It's off to foreign climes for me. I leave, tomorrow, for a week in the sunshine of Umbria tomorrow (06.35 flight, so up at 03.35) and, with luck and a fair wind (as well as Johnny Terrorist keeping his head down for a day or two, and no 12-year-olds sneaking onto the flight or old women having nervous breakdowns and demanding to be taken to Cuba) I should, 24 hours from now, be somewhere north of Lake Trasimeno and nearing my destination.
I don't actually know precisely where that final destination is. I know that it's half a mile from Spedalicchio, near Umbertide, and I know my way there from memory. After that, I suppose I shall just have to search every place half a mile from the village until I find an empty one that looks a bit like the pictures.
While I love nearby Florence, Cortona, Perugia and the rest, I have been lucky enough to have been there before, and intend to spend a lot of time lazing by the villa's pool. I have stacks of books, a few worthy but most pulpy classic science fiction series that I have always meant to read, suggested by the Traveller Mailing List: Falkenberg's Legion, Honor Harrington, S.M.Stirling and Peter F. Hamilton. For once, I have little urge to broaden my mind. I am all about the relaxation.
This is the first of four weeks' of holidays I am taking between now and the end of the year: I prefer to delay my gratification with the best of them.
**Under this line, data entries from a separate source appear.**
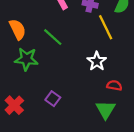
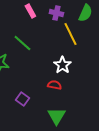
red semicircle: (114, 85) -> (54, 85), moved
green triangle: (106, 110) -> (56, 116), moved

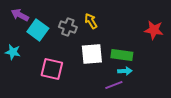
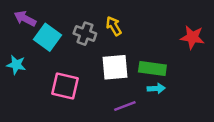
purple line: (114, 85) -> (125, 106), moved

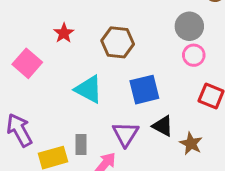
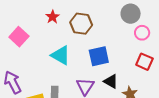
red star: (64, 33) -> (53, 17), moved
pink circle: (194, 55) -> (142, 33), moved

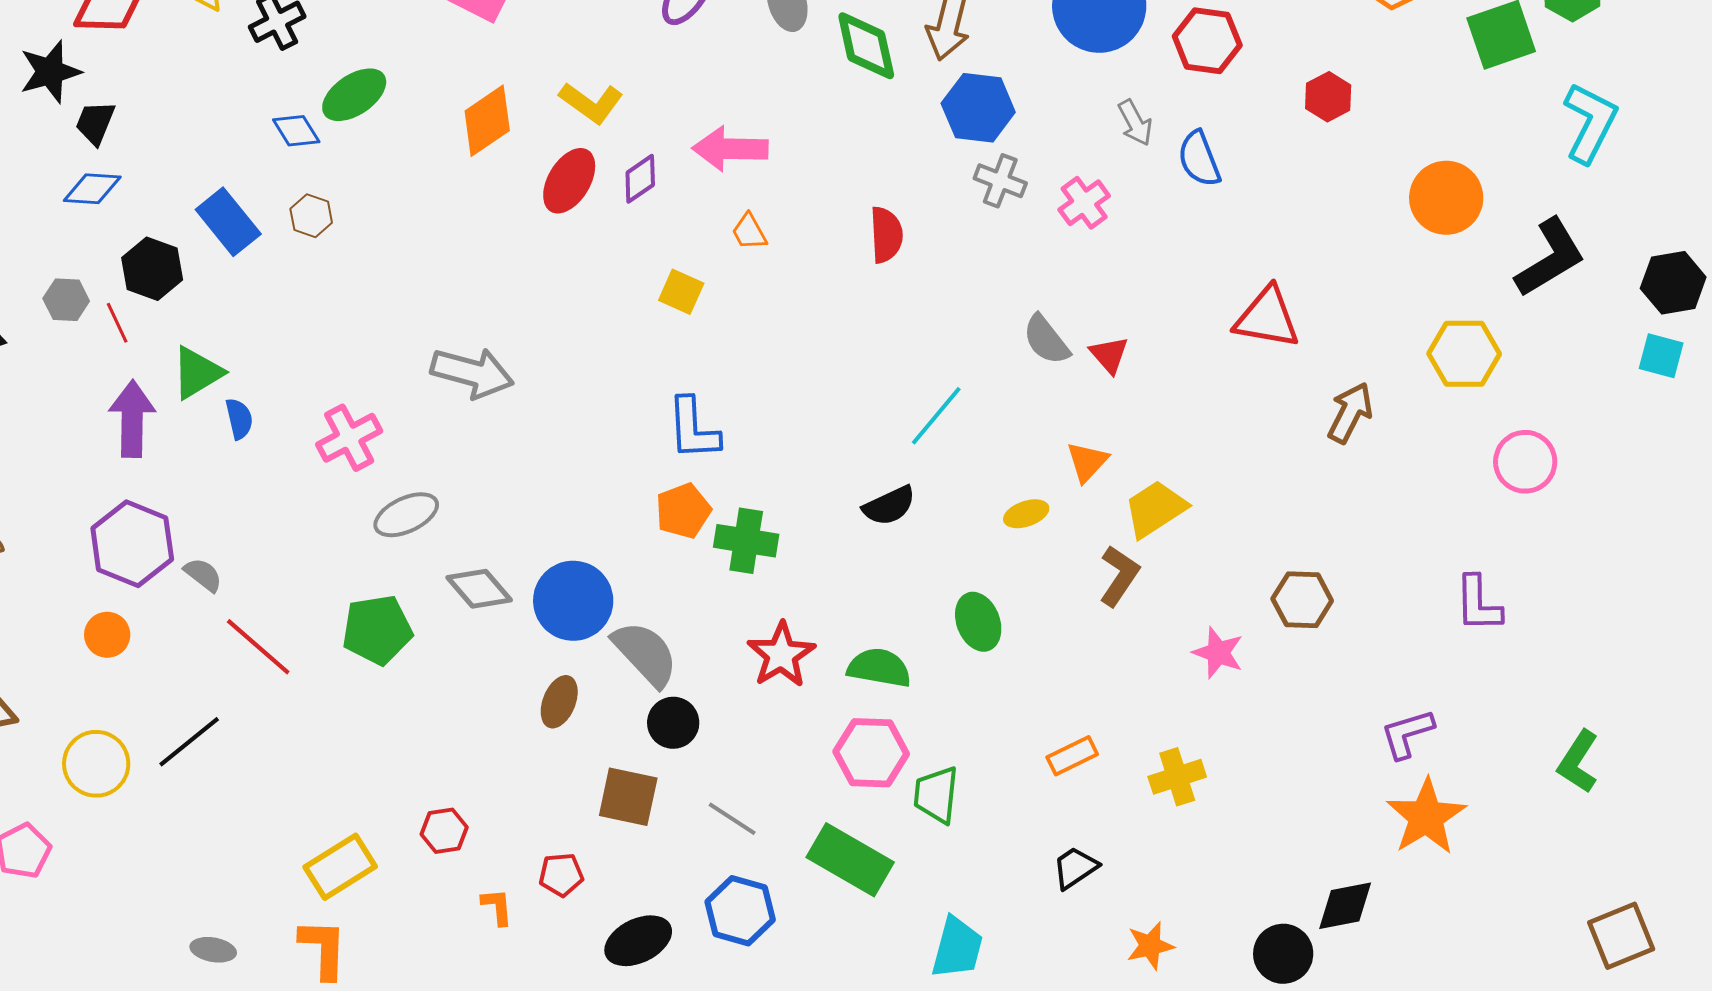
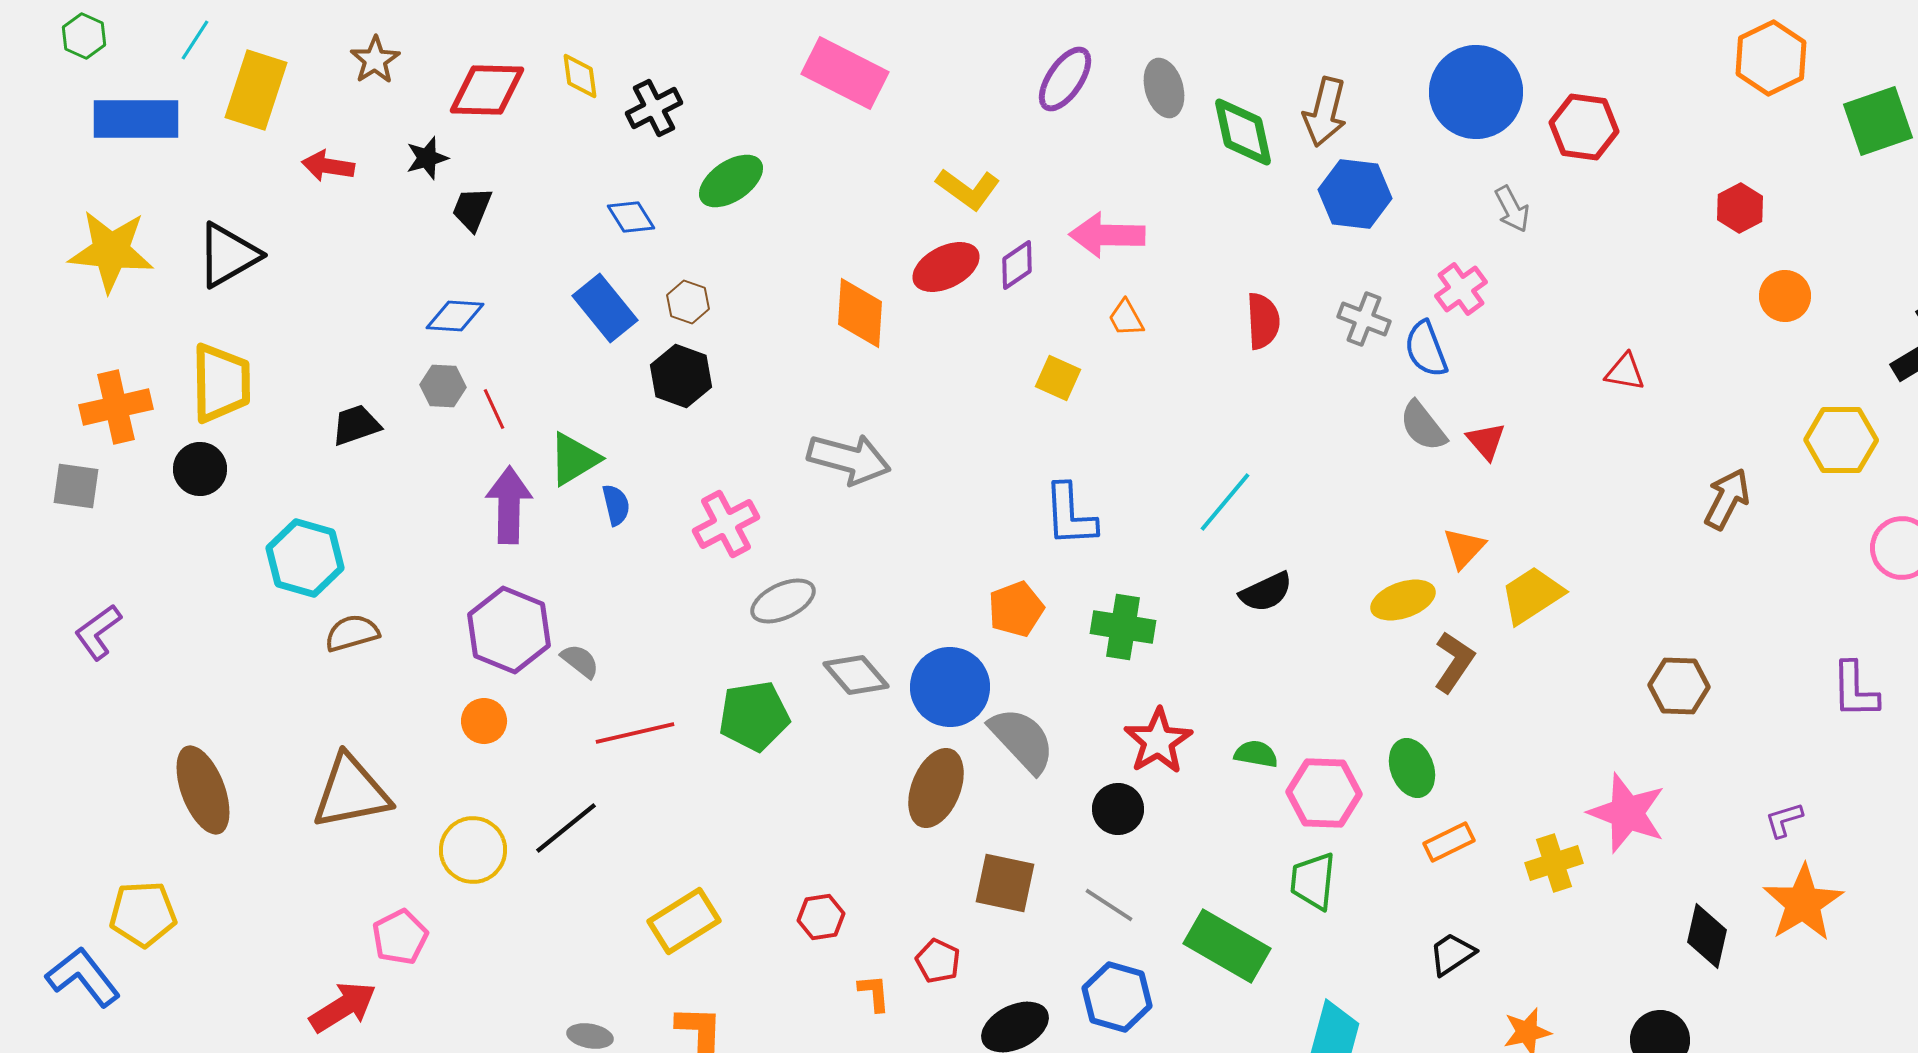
black star: (50, 72) -> (427, 158), size x0.7
red hexagon: (1328, 97) -> (1740, 208), moved
orange diamond: (487, 121) -> (860, 313), moved, turned -52
blue diamond: (296, 131) -> (631, 217), moved
blue semicircle: (1199, 159) -> (1426, 349), moved
red ellipse: (569, 181) -> (946, 267), turned 32
gray cross: (1000, 181) -> (1364, 319), moved
blue diamond: (92, 189) -> (455, 316), moved
orange circle: (1446, 198) -> (1785, 296), moved, size x0.7
black hexagon: (152, 269) -> (681, 376), moved
red triangle: (1267, 318) -> (1625, 372), moved, size x0.6
cyan line: (936, 416) -> (1225, 502), moved
orange pentagon: (683, 511) -> (1016, 609), moved
yellow ellipse: (1026, 514) -> (1403, 600), size x1.4
brown L-shape: (1119, 576) -> (1454, 662), moved
green ellipse: (978, 622) -> (1412, 768), moved
red line: (258, 647) -> (635, 733), turned -54
pink star: (1218, 653) -> (1627, 813), moved, size x1.5
green semicircle: (879, 668) -> (1256, 754), size x0.7
brown ellipse: (559, 702) -> (936, 788), size x1.5
black circle: (673, 723) -> (1118, 809), moved
purple L-shape: (1407, 734) -> (1784, 820), size x0.7
pink hexagon: (871, 753) -> (1324, 793), moved
yellow rectangle: (340, 867) -> (684, 921), moved
red pentagon: (561, 875) -> (938, 961), turned 30
black diamond: (1345, 906) -> (1707, 936), moved, turned -66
So a month from now I'm off to Boston. Makes the journey home more bearable if you know it's only a few weeks until the next one. On that note, I am considering how practical a long weekend in Athens is at some point this winter. I have been trying to visit the great Imperial capitals of Europe, and I still have Athens, St Petersburg and Berlin to go. London was easy; Paris, Istanbul, Rome and Pella are all done. Madrid doesn't really count on the basis of underachieving, and Sweden was far too localised and fleeting in its dominance to assert a candidate, be it Stockholm or Sigtuna.